[Exercise objective] Of the material below, only the lines from the line containing "left shoulder: (175, 127)" down to the line containing "left shoulder: (103, 138)" belong in the answer, written out exactly.
**********
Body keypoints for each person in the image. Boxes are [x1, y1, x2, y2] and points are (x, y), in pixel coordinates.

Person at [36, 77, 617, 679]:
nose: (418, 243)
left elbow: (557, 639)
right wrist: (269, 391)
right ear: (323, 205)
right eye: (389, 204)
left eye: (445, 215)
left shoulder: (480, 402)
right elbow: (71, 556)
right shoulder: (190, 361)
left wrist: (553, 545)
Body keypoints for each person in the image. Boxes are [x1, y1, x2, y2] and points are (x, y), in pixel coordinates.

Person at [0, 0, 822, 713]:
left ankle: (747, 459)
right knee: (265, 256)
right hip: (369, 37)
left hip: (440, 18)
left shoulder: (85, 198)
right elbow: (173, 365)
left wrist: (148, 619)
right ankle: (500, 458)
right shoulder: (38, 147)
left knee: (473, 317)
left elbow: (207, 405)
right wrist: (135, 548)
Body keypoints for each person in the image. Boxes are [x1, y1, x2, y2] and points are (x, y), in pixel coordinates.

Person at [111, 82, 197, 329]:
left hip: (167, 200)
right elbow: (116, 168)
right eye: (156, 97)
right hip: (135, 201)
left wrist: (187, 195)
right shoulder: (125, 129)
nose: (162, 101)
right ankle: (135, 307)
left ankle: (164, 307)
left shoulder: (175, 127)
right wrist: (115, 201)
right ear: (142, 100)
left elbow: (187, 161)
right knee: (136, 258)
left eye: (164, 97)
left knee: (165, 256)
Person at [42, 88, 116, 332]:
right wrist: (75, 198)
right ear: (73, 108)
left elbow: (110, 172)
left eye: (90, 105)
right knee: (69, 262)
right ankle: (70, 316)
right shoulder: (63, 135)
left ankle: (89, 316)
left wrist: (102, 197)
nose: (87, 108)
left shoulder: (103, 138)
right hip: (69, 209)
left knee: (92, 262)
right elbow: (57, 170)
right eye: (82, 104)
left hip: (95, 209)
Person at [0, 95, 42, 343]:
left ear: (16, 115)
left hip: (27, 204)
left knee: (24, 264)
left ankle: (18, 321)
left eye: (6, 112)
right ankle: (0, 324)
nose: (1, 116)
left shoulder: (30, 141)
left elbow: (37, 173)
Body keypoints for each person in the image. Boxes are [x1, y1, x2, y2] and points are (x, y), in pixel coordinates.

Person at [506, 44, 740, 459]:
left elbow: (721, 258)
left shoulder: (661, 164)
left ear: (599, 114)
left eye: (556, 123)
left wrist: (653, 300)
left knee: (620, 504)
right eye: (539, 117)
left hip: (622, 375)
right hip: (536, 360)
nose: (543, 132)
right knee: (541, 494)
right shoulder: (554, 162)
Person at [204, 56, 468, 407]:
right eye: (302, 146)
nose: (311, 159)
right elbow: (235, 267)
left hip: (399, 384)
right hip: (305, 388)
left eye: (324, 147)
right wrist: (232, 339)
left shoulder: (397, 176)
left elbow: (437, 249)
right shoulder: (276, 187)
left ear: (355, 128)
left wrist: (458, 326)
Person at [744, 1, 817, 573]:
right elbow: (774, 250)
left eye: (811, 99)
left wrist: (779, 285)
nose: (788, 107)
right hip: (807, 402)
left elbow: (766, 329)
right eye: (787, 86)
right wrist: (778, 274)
**********
[Answer space]
left shoulder: (175, 127)
right wrist: (115, 201)
right ear: (142, 100)
left elbow: (187, 161)
right knee: (136, 258)
left eye: (164, 97)
left knee: (165, 256)
Person at [42, 88, 116, 332]:
right wrist: (75, 198)
right ear: (73, 108)
left elbow: (110, 172)
left eye: (90, 105)
right knee: (69, 262)
right ankle: (70, 316)
right shoulder: (63, 135)
left ankle: (89, 316)
left wrist: (102, 197)
nose: (87, 108)
left shoulder: (103, 138)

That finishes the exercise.